Aim 1
Retype the passage of the physics forum post below, from "Suppose that A" up to and including "to be [itex]1[/itex].", with no changes.

++++ Passage provided

Let's take a box containing 3 identical (but distinguishable) particles A B C. Let this be a canonical ensamble.

Suppose that A has energy [itex]\varepsilon_0[/itex] and both B and C have energy [itex]\varepsilon_1[/itex]. We thereforre have 2 energy level, [itex]n_0,n_1[/itex]. Take the number of states [itex]g_{\alpha}[/itex] in each energy level [itex]\varepsilon_{\alpha}[/itex] to be [itex]1[/itex].

Now, I want to calculate in how many ways the set of population [itex]\vec{n}=(n_0,n_1)[/itex] can be realized.

At first sight I'd say that they're two: I can take [itex](A,BC)[/itex] or [itex](A,CB)[/itex], being the particle distinguishable.

++++++++
++++ Dataset

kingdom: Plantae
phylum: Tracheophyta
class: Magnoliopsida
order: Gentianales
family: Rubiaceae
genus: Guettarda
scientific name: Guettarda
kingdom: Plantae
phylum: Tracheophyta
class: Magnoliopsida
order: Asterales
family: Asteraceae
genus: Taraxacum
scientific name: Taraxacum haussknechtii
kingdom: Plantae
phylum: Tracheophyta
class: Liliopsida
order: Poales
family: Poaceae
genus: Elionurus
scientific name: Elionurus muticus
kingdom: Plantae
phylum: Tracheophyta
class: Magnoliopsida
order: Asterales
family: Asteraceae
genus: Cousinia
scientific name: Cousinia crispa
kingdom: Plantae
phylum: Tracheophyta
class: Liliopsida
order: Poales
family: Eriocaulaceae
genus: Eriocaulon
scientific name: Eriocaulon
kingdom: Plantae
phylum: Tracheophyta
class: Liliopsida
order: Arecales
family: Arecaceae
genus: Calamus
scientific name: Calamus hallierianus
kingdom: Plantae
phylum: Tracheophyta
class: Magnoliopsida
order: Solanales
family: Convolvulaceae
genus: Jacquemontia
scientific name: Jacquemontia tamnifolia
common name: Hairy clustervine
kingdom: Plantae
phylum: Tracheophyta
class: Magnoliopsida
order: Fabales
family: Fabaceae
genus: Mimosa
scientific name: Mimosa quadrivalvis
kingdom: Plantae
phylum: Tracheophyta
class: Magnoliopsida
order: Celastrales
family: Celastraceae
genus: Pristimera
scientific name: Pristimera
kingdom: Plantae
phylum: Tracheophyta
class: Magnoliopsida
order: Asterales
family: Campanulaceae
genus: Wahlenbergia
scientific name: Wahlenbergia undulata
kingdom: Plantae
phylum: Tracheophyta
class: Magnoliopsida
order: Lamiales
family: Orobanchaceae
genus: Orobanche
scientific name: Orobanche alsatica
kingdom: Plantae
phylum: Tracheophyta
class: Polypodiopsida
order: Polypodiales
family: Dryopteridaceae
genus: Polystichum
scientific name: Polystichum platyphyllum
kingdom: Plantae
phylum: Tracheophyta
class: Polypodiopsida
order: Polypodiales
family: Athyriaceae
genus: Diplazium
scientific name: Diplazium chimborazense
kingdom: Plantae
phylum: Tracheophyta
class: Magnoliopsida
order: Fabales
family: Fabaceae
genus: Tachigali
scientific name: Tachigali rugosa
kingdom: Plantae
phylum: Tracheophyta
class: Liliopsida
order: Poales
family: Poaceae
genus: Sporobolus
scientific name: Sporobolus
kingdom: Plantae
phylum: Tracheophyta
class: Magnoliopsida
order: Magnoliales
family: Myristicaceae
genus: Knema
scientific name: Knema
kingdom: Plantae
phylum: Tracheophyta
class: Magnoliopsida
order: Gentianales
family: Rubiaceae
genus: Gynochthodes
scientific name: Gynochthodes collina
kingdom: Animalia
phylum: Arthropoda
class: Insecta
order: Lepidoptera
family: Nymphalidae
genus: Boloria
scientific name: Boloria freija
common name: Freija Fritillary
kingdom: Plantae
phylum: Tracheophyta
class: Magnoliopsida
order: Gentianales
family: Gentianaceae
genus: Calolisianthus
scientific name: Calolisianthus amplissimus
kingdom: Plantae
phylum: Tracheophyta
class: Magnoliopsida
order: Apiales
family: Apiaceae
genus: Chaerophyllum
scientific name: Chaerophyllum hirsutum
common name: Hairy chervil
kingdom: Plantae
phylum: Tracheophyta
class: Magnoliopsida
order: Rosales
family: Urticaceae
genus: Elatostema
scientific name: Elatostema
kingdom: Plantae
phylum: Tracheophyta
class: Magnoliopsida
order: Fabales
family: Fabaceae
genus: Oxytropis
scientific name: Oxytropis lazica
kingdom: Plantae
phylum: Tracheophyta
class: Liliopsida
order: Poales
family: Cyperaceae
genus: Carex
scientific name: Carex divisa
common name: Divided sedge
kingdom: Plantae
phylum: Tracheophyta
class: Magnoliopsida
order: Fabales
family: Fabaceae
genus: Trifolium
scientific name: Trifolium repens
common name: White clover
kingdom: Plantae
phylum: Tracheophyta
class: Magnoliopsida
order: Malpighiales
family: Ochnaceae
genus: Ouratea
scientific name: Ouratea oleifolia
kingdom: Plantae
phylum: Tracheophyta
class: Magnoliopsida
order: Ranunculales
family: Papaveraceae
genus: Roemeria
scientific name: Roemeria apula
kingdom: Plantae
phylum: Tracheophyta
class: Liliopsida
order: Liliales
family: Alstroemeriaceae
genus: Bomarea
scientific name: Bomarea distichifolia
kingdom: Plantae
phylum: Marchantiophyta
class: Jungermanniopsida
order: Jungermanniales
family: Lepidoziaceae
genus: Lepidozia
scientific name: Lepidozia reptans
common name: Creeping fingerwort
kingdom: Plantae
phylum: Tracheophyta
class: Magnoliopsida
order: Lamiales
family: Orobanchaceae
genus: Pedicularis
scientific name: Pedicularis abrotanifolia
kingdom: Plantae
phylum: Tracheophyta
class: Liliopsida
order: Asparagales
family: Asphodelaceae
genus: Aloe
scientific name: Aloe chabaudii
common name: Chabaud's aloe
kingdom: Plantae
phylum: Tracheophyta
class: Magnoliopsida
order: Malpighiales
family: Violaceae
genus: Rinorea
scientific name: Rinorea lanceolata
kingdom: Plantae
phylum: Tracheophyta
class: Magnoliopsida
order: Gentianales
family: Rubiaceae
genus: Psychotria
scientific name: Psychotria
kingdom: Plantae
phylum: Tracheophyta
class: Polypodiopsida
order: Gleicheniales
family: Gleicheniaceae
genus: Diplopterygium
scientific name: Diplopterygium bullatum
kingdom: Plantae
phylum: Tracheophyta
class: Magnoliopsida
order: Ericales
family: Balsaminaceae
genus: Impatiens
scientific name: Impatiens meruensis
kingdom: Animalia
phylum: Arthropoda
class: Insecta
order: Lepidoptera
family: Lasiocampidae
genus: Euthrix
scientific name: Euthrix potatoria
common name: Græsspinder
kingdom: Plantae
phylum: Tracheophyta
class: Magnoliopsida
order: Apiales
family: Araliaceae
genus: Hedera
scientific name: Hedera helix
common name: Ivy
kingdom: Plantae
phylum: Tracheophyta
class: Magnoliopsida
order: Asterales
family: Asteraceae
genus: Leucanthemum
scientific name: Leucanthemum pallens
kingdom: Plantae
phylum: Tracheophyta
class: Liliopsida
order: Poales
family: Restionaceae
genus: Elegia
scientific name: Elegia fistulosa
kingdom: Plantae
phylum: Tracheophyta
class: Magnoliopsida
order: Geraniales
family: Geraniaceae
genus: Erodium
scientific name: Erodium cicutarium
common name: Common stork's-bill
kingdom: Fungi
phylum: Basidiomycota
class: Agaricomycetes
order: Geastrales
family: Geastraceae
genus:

++++++++

Aim 2
Echo the records above verbatim, from their first line up to and including the line with "genus: Taraxacum".

Answer 1
Suppose that A has energy [itex]\varepsilon_0[/itex] and both B and C have energy [itex]\varepsilon_1[/itex]. We thereforre have 2 energy level, [itex]n_0,n_1[/itex]. Take the number of states [itex]g_{\alpha}[/itex] in each energy level [itex]\varepsilon_{\alpha}[/itex] to be [itex]1[/itex].

Answer 2
kingdom: Plantae
phylum: Tracheophyta
class: Magnoliopsida
order: Gentianales
family: Rubiaceae
genus: Guettarda
scientific name: Guettarda
kingdom: Plantae
phylum: Tracheophyta
class: Magnoliopsida
order: Asterales
family: Asteraceae
genus: Taraxacum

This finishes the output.